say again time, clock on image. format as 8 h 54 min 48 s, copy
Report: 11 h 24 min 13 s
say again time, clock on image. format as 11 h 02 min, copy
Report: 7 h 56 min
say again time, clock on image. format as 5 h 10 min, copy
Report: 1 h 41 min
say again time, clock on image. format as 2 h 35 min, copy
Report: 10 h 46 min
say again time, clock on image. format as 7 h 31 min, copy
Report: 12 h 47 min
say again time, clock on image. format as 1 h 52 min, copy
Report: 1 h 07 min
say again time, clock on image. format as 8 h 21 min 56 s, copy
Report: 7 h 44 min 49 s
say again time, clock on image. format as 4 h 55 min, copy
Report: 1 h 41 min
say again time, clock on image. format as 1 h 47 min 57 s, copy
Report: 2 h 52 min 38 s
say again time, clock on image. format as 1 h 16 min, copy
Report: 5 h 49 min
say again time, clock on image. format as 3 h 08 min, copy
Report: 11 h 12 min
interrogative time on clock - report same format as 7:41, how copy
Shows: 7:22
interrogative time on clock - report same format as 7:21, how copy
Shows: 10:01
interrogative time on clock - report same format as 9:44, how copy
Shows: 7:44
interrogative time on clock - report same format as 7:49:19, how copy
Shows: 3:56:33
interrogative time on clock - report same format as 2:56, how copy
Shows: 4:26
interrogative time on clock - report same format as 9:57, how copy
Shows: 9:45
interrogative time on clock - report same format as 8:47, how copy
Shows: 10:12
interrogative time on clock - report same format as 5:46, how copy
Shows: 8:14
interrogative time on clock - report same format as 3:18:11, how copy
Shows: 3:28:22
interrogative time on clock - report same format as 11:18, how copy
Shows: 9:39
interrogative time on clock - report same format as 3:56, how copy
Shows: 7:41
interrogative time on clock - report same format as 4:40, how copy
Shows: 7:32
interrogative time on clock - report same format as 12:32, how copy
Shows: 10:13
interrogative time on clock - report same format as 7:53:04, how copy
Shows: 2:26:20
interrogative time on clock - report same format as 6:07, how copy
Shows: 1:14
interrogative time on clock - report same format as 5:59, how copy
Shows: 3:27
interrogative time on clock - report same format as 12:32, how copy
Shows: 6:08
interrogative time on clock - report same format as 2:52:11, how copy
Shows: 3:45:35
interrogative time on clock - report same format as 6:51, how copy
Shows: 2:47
○ ○ ○ ○
EXERCISE DETAILS:
Rewrite all of the lines above, replacing every "clock" with "watch" and leaving everything else unchanged.

RESPONSE TO THIS TASK:
say again time, watch on image. format as 8 h 54 min 48 s, copy
Report: 11 h 24 min 13 s
say again time, watch on image. format as 11 h 02 min, copy
Report: 7 h 56 min
say again time, watch on image. format as 5 h 10 min, copy
Report: 1 h 41 min
say again time, watch on image. format as 2 h 35 min, copy
Report: 10 h 46 min
say again time, watch on image. format as 7 h 31 min, copy
Report: 12 h 47 min
say again time, watch on image. format as 1 h 52 min, copy
Report: 1 h 07 min
say again time, watch on image. format as 8 h 21 min 56 s, copy
Report: 7 h 44 min 49 s
say again time, watch on image. format as 4 h 55 min, copy
Report: 1 h 41 min
say again time, watch on image. format as 1 h 47 min 57 s, copy
Report: 2 h 52 min 38 s
say again time, watch on image. format as 1 h 16 min, copy
Report: 5 h 49 min
say again time, watch on image. format as 3 h 08 min, copy
Report: 11 h 12 min
interrogative time on watch - report same format as 7:41, how copy
Shows: 7:22
interrogative time on watch - report same format as 7:21, how copy
Shows: 10:01
interrogative time on watch - report same format as 9:44, how copy
Shows: 7:44
interrogative time on watch - report same format as 7:49:19, how copy
Shows: 3:56:33
interrogative time on watch - report same format as 2:56, how copy
Shows: 4:26
interrogative time on watch - report same format as 9:57, how copy
Shows: 9:45
interrogative time on watch - report same format as 8:47, how copy
Shows: 10:12
interrogative time on watch - report same format as 5:46, how copy
Shows: 8:14
interrogative time on watch - report same format as 3:18:11, how copy
Shows: 3:28:22
interrogative time on watch - report same format as 11:18, how copy
Shows: 9:39
interrogative time on watch - report same format as 3:56, how copy
Shows: 7:41
interrogative time on watch - report same format as 4:40, how copy
Shows: 7:32
interrogative time on watch - report same format as 12:32, how copy
Shows: 10:13
interrogative time on watch - report same format as 7:53:04, how copy
Shows: 2:26:20
interrogative time on watch - report same format as 6:07, how copy
Shows: 1:14
interrogative time on watch - report same format as 5:59, how copy
Shows: 3:27
interrogative time on watch - report same format as 12:32, how copy
Shows: 6:08
interrogative time on watch - report same format as 2:52:11, how copy
Shows: 3:45:35
interrogative time on watch - report same format as 6:51, how copy
Shows: 2:47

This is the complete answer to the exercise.